I want to use SN65MLVD206 MLVDS transceivers, because they meet the target speed and are the best pick for noisy environment.

Master is based on Altera Cyclone IV and Sitara AM3359 CPU; slaves have one Altera FPGA (low cost, maybe MAX10 family).

Question is: I don't know nothing about hot to serialize/de-serialize the parallel data coming from FPGA:

  • Altera IP cores use embedded LDVS transceiver inside FPGA, and I can't drive OE of SN65MLVDS206 to address half duplex communication; 
  • Altera LVDS communication is available only in "full featured" devices; cheap MAX10 family doesn't support serdes IP cores.

Do you have any suggestion as kick-start (demoboards, reference designs, etc...)?

I think I could spend extra money and use ab serdes IC, between MLVDS transceiver and FPGA (yellow box in figure below):

I can't find a suitable IC from broad TI portfolio of serdes devices, because:

  • no clock distribution lane is available
  • only one lane for data (and embedded clock): I think this could allow half duplex communication only.
  • serdes devices don't support external PHY, so MLVDS is not possible.

Hints?

  • Eugenio,

    You have a difficult problem.  Anytime multiple devices are involved with a backplane topology the signal integrity at higher speeds becomes quite challanging due to the transmission line stubs created by each slave location or card.  In most backplane cases 150 Mbps in a multi-drop topology is definately "high speed". 

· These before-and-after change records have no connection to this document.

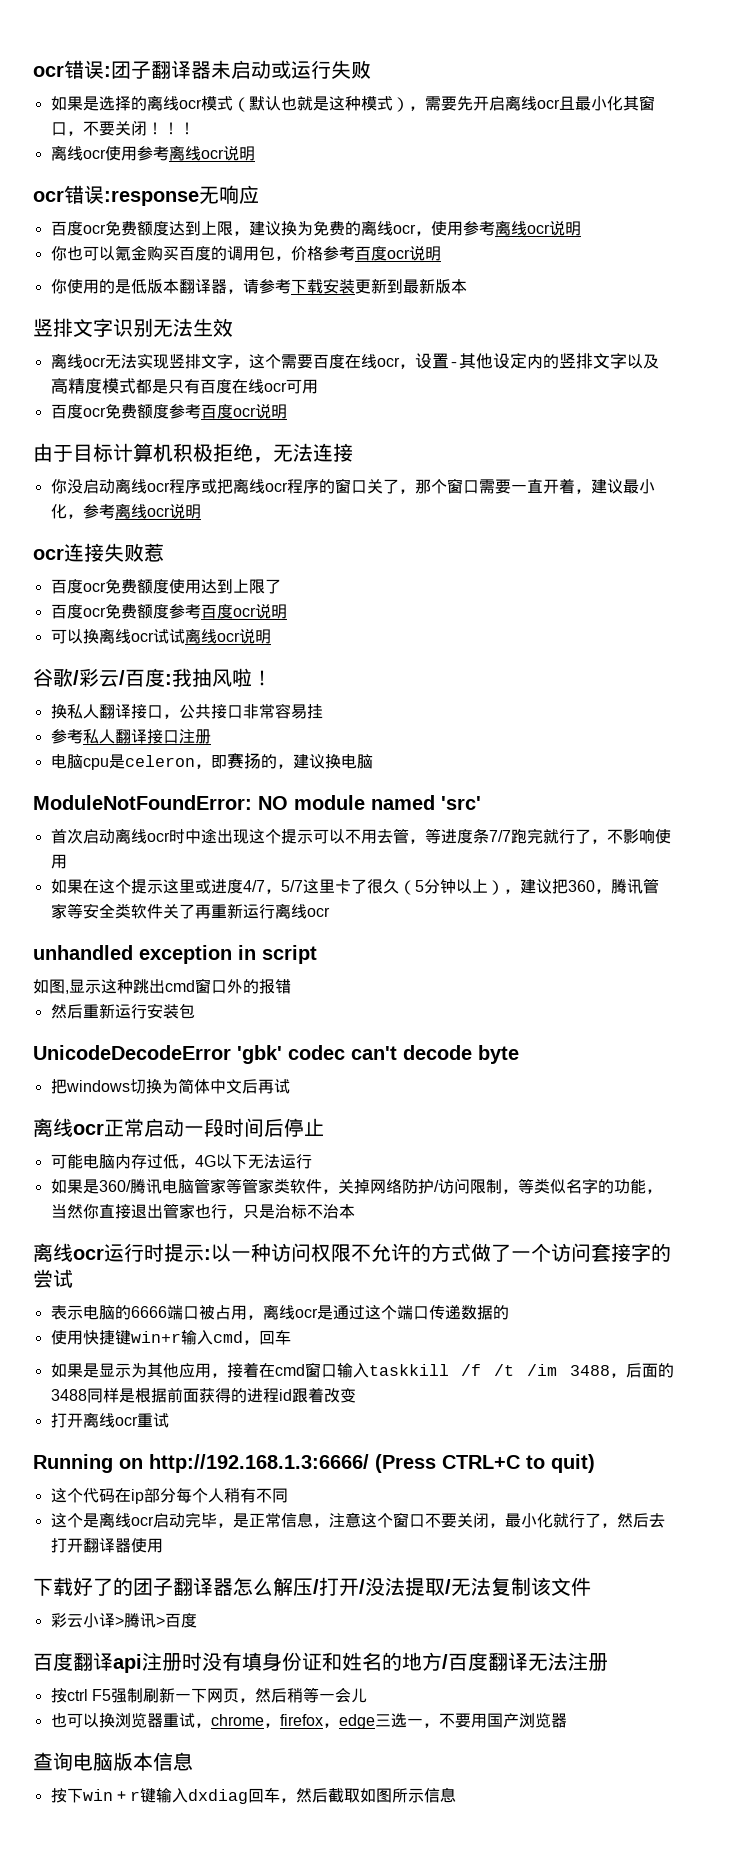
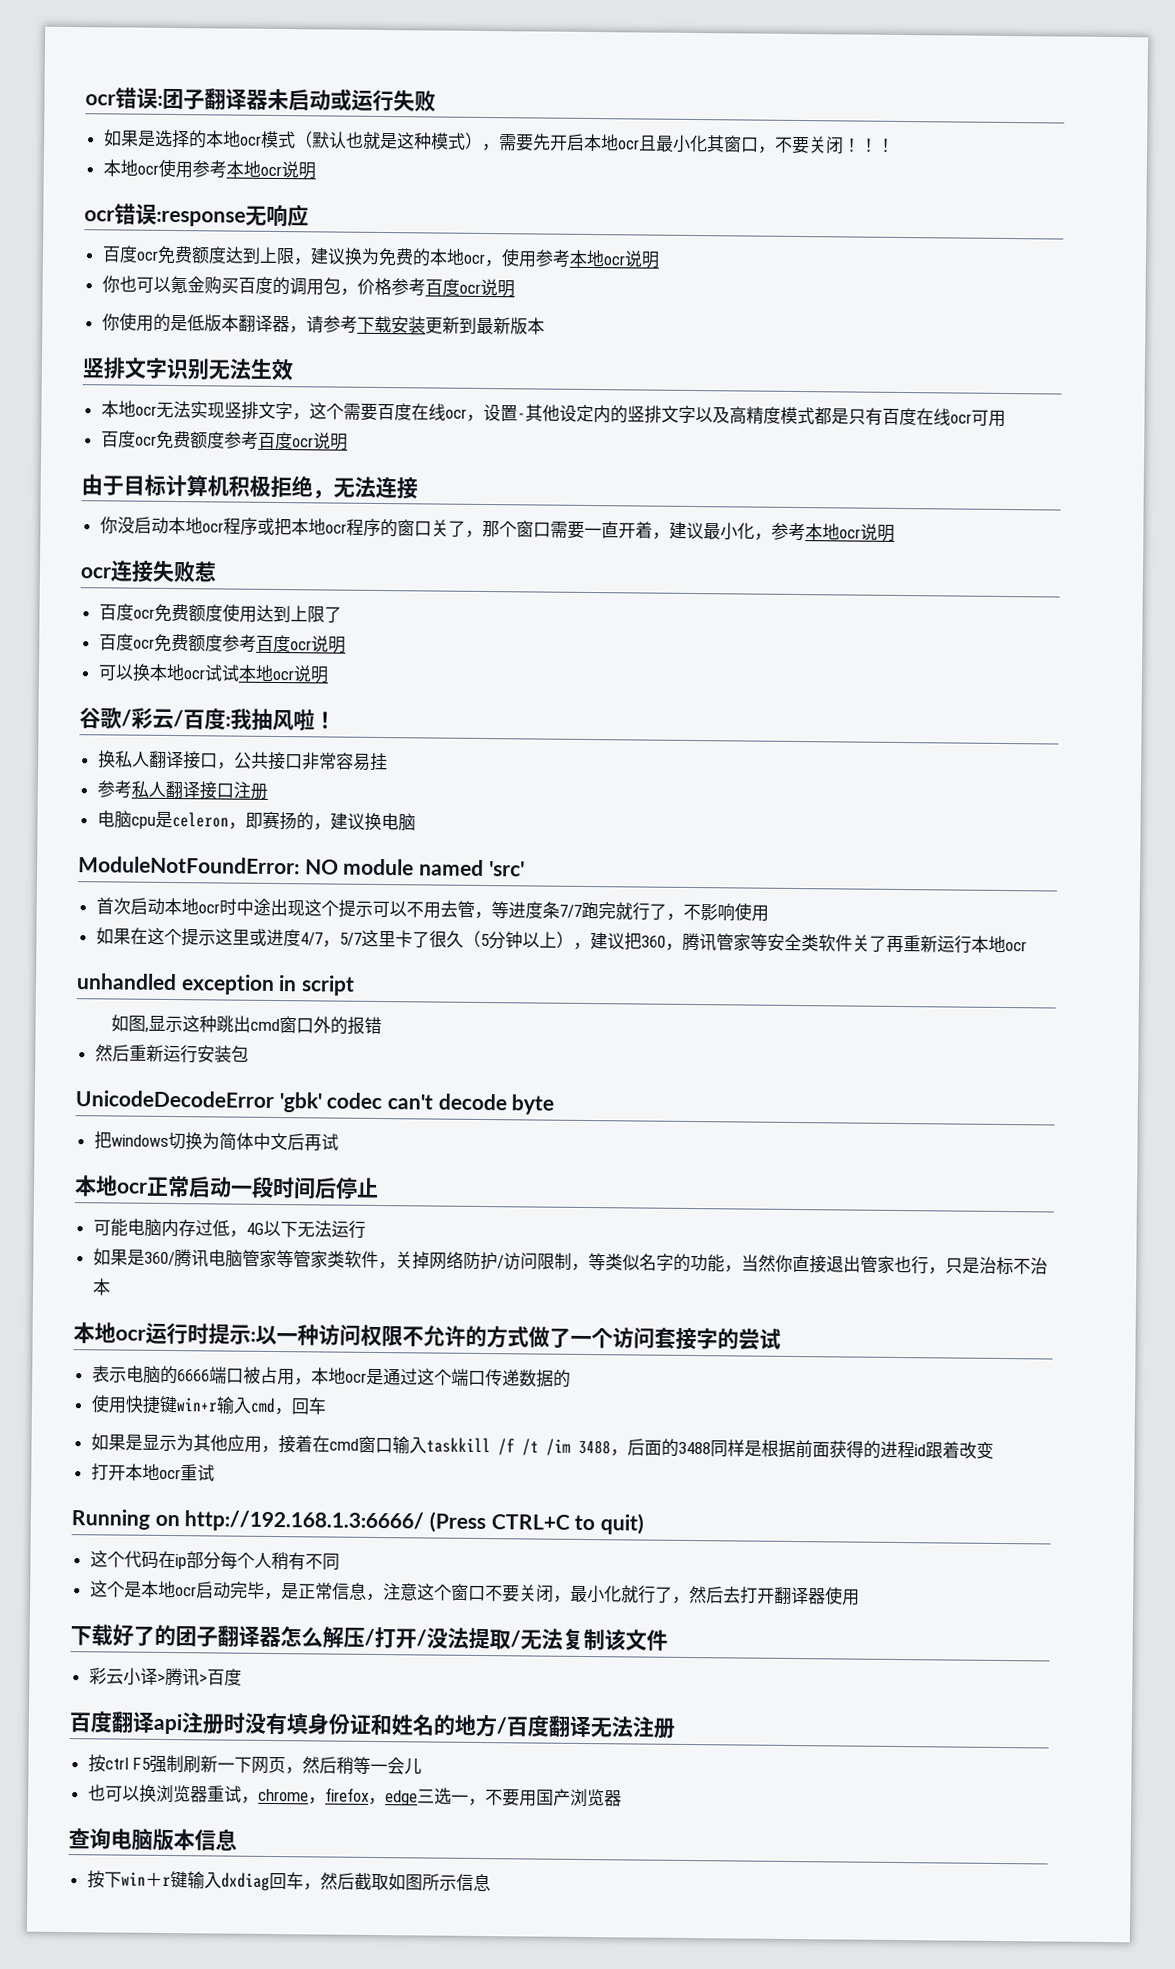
[146,95,179,111] 离线 -> [205,130,241,148] 本地
[504,95,537,111] 离线 -> [583,133,619,152] 本地
[50,145,83,161] 离线 -> [102,159,138,177] 本地
[168,145,201,161] 离线 -> [225,160,261,178] 本地
[360,220,393,236] 离线 -> [428,248,465,266] 本地
[494,220,527,236] 离线 -> [568,249,605,268] 本地
[50,353,83,369] 离线 -> [100,400,136,418] 本地
[114,478,147,494] 离线 -> [167,516,203,535] 本地
[232,478,265,494] 离线 -> [290,518,326,536] 本地
[114,503,147,519] 离线 -> [804,523,840,541] 本地
[98,628,131,644] 离线 -> [148,663,185,682] 本地
[184,628,217,644] 离线 -> [237,664,274,682] 本地
[114,828,147,844] 离线 -> [163,897,199,916] 本地
[274,903,307,919] 离线 -> [970,935,1006,954] 本地
[33,1118,73,1137] 离线 -> [74,1175,118,1197] 本地
[33,1243,73,1262] 离线 -> [73,1322,116,1344] 本地
[262,1304,295,1320] 离线 -> [310,1367,346,1385] 本地
[82,1412,115,1428] 离线 -> [124,1463,160,1481] 本地
[98,1512,131,1528] 离线 -> [140,1580,176,1599] 本地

    To help reduce the burden on your FPGA you may want to look at the DS92LV16, this device serdes device can work with 16 bits of parallel data on the FPGA side and serializes it into a single LVDS pair for transmission across the backplane.

    Maybe implementing a ring style topology could be done by the FPGA allowing for much easier control over the LVDS interface.  The LVDS connections would all become point-to-point links and 150 Mbps would be quite easy to achieve.